Spotify’s global charts. Apple Music. Same name at the top of both. That’s not a viral moment that’s twenty years of work compounding quietly until one day the data just says it out loud.
What makes it more impressive is the spread. It’s not one region carrying her. Europe, North America, Africa, Asia the streams are coming from everywhere. That’s not a fanbase. That’s a global audience that built itself.
Most artists peak once. Nicki has peaked in three different eras and somehow the back catalogue still keeps up. Super Bass still hits playlists. Anaconda still goes viral on short-form video. Monster still wins arguments about the best rap verse of the 2010s.
That kind of staying power doesn’t happen by accident. It happens when the music is actually good enough to survive the trend cycle. New listeners don’t start at her latest drop they start wherever the algorithm sends them and end up going backwards through the discography. That reverse discovery loop is exactly why her stream count doesn’t dip between projects.
Female rappers spent years squeezing into a genre that wasn’t exactly rolling out the welcome mat. Nicki didn’t just squeeze in she rewrote the room. The artists who came after her, Cardi, Ice Spice, GloRilla, they’re rapping on a foundation she poured. Before Nicki, a female rapper getting a solo number one was news. Now it’s expected. That shift didn’t happen on its own.
That’s the chart that matters most, and it doesn’t show up on Spotify.

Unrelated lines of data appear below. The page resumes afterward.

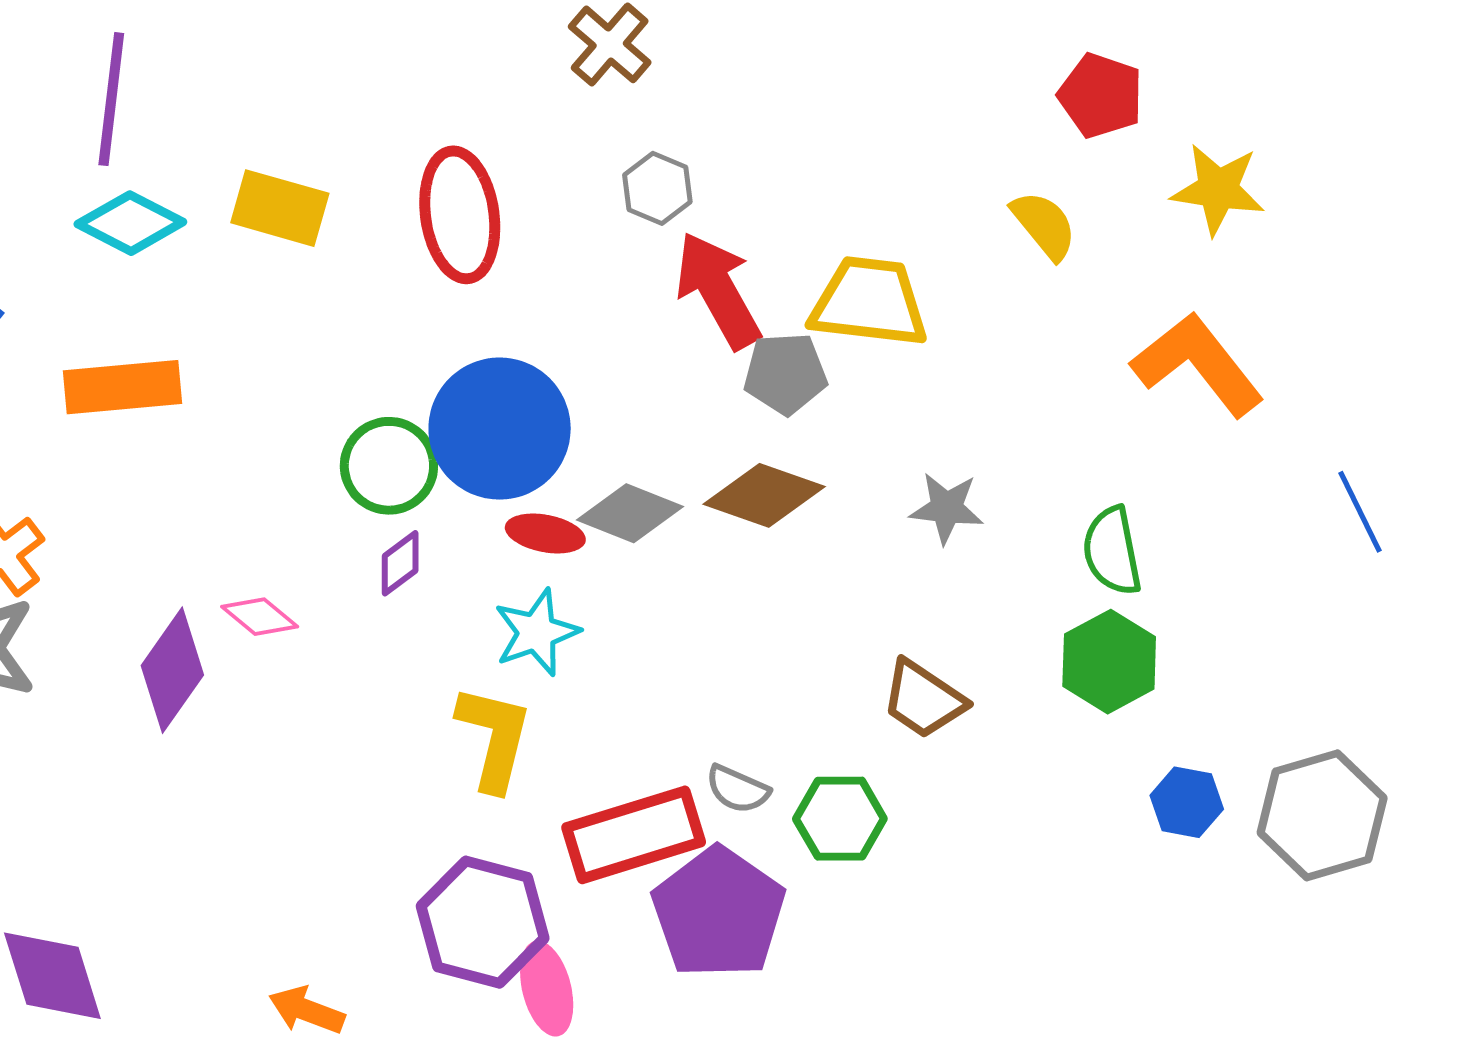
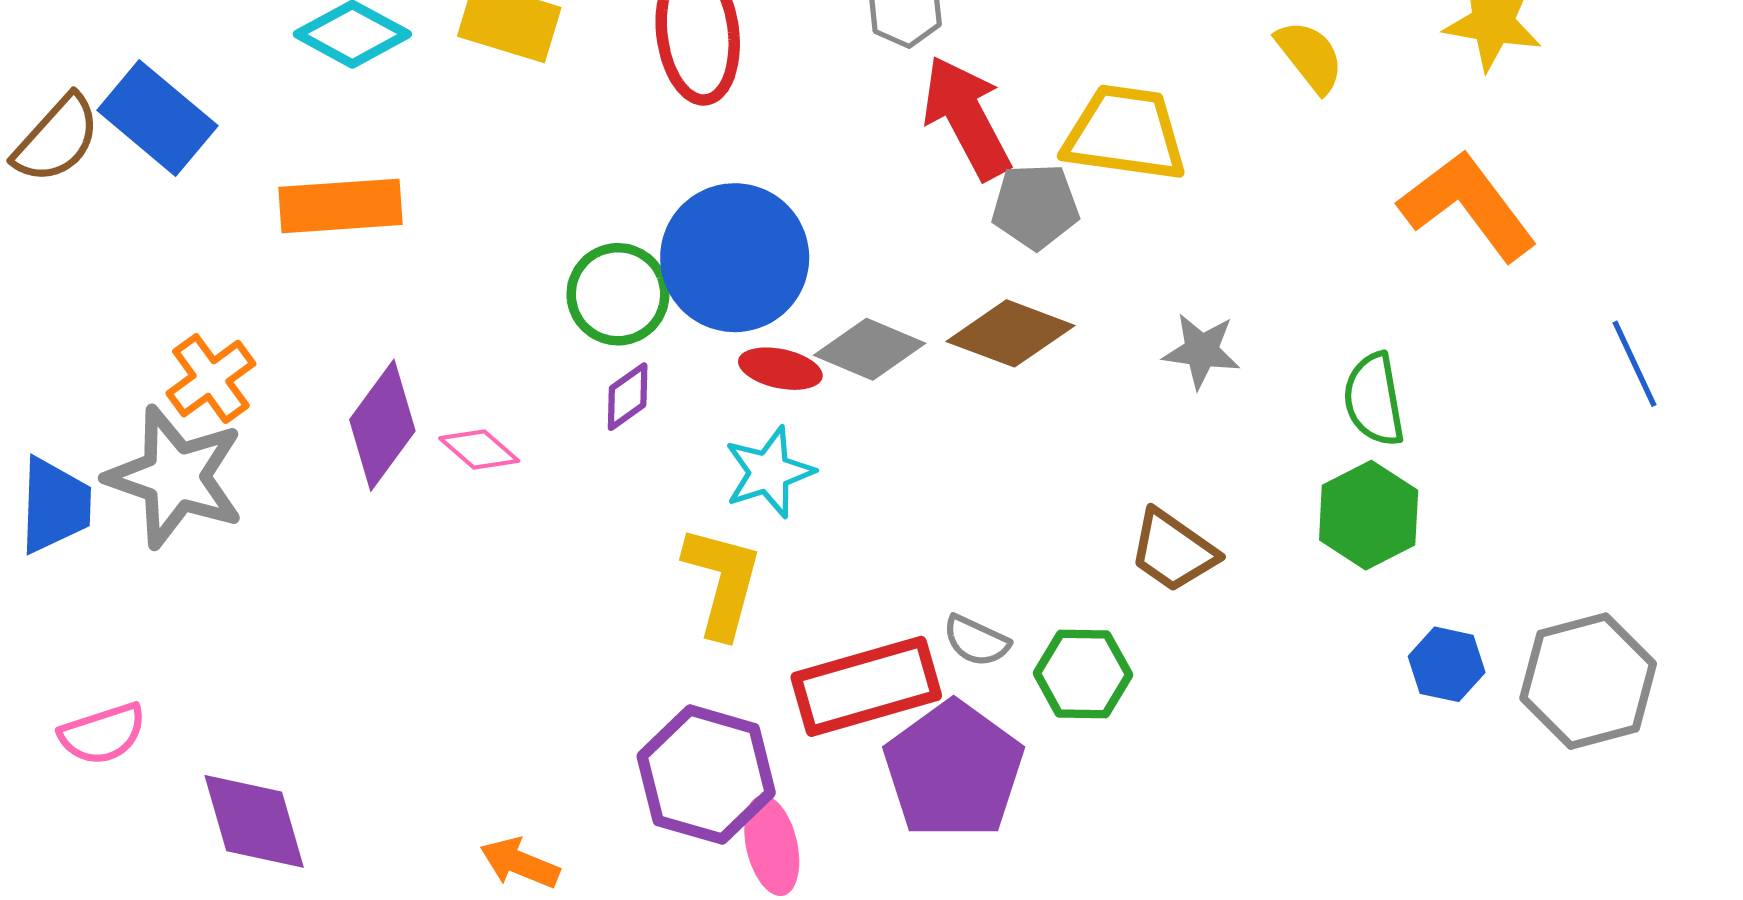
purple diamond: (172, 670) -> (382, 425), moved

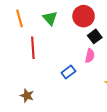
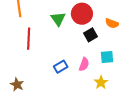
green triangle: (50, 18) -> (58, 19), moved
pink semicircle: (90, 56) -> (84, 64), moved

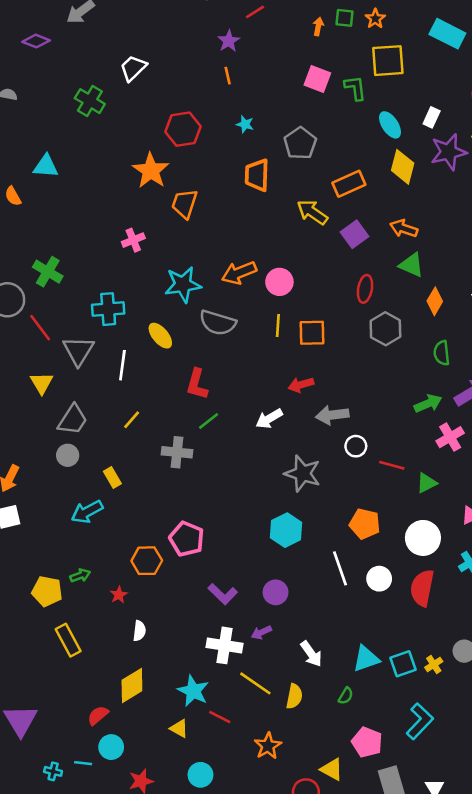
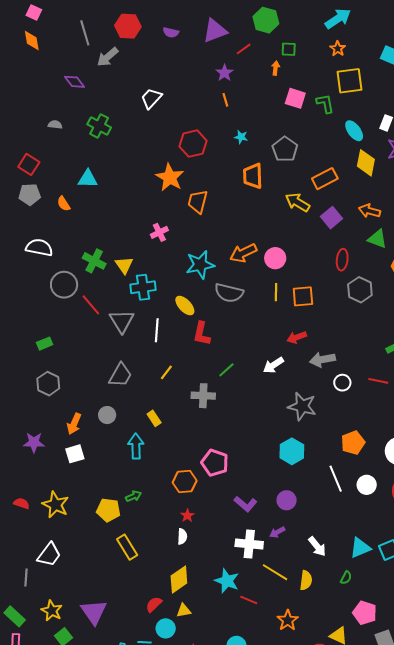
green square: (344, 18) -> (289, 49), moved
orange arrow: (318, 26) -> (276, 68), moved
purple diamond: (36, 41) -> (74, 82), turned 35
green cross: (90, 101) -> (99, 126), moved
yellow triangle: (42, 383) -> (124, 265), moved
red L-shape: (197, 384) -> (202, 334), moved
gray circle: (68, 455) -> (107, 415), moved
red line: (392, 465) -> (378, 381), moved
cyan arrow: (87, 512) -> (136, 446), turned 120
orange pentagon: (365, 524) -> (353, 443), turned -30
red star: (119, 595) -> (187, 516), moved
yellow triangle: (179, 728) -> (184, 611), moved, turned -35

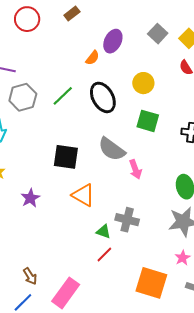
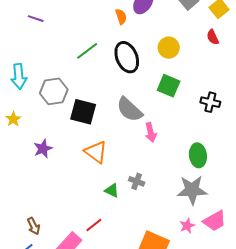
orange semicircle: (92, 58) -> (121, 17), turned -63
gray hexagon: (23, 97) -> (54, 91), moved
gray cross: (127, 220) -> (137, 181), size x0.7
red line: (104, 255) -> (94, 225), moved

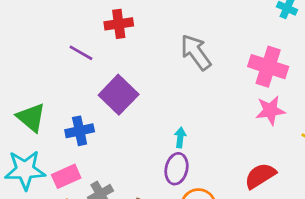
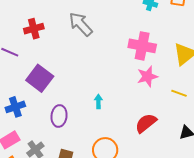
gray arrow: (196, 52) -> (81, 24), moved
cyan arrow: (180, 138) -> (98, 101), moved
purple ellipse: (176, 169) -> (59, 116), moved

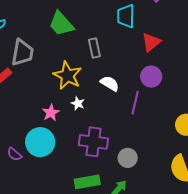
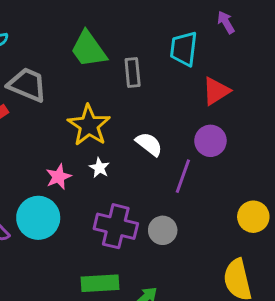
gray rectangle: (94, 48) -> (133, 72), moved
gray trapezoid: (22, 53) -> (27, 85), turned -84
gray circle: (128, 158) -> (163, 230), moved

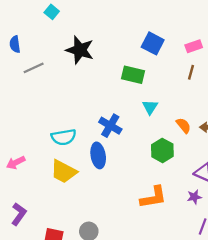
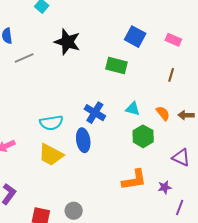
pink rectangle: (194, 46) -> (173, 40), turned 42
brown line: (191, 72) -> (171, 75), moved
cyan triangle: (150, 107) -> (133, 109), moved, turned -49
purple star: (194, 197) -> (165, 187), moved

Chart positions come and go. A number one single lasts a week, maybe two. But topping global streaming averages across an entire platform tells a different story it means people keep coming back.
Not just her core fans either. Casual listeners, playlist surfers, people who don’t even know they’re Nicki fans yet — they’re all pushing those numbers up without thinking twice about it. That’s the difference between being popular and being embedded in the culture. One fades. The other compounds.